• [Stored data]:

- Opening Delimiter -

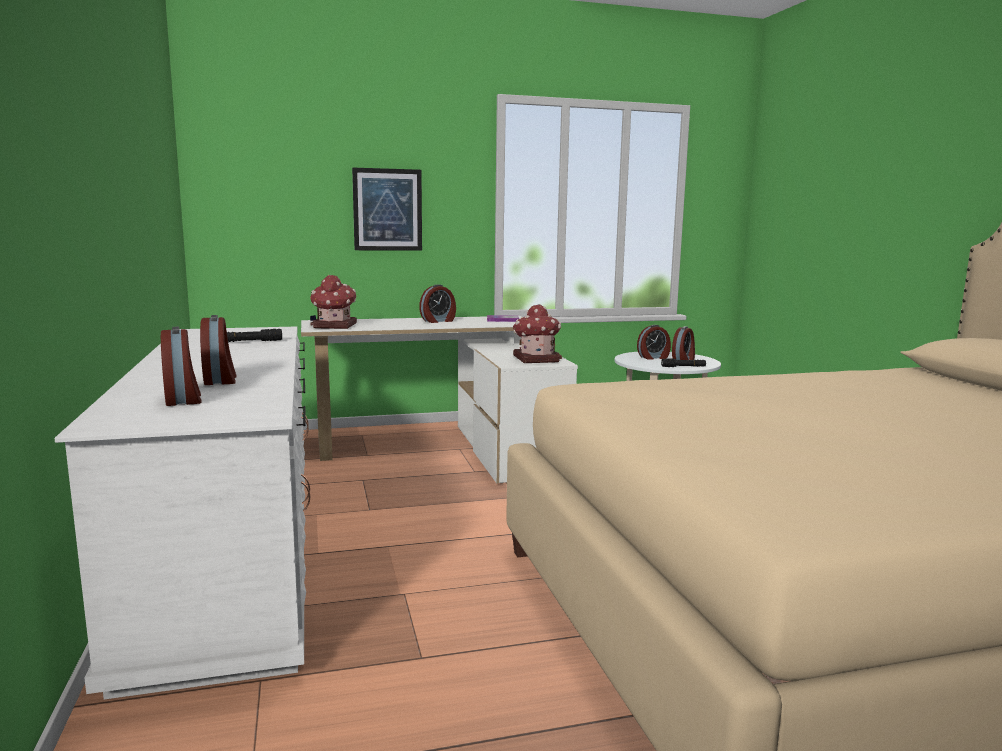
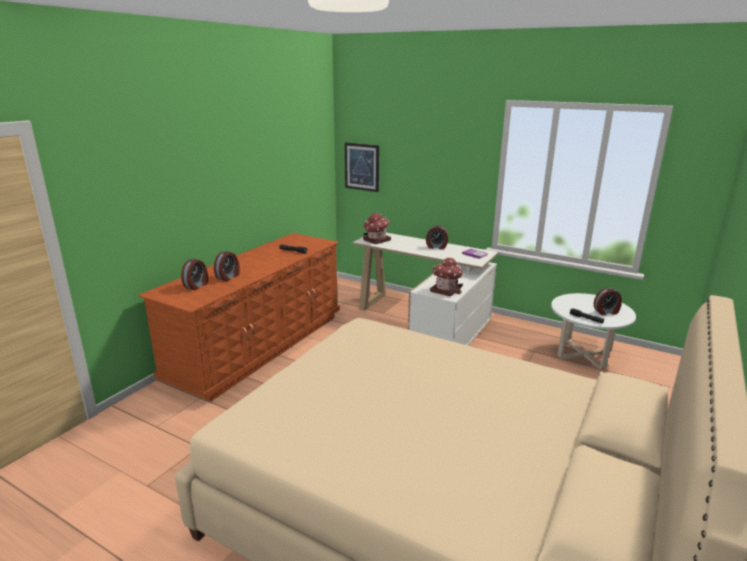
camera: 45 degrees right, 10 degrees up
white dresser [55,326,310,699] -> brown dresser [138,233,340,401]
picture [352,168,422,251] -> picture moved to [345,143,379,192]
alarm clock [637,325,671,360] -> none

- Closing Delimiter -

• [What to produce]: Restate, without alteration, the lines of the material above that begin at the one containing "white dresser [55,326,310,699]" and run through its last line.

• [Response to this task]:
white dresser [55,326,310,699] -> brown dresser [138,233,340,401]
picture [352,168,422,251] -> picture moved to [345,143,379,192]
alarm clock [637,325,671,360] -> none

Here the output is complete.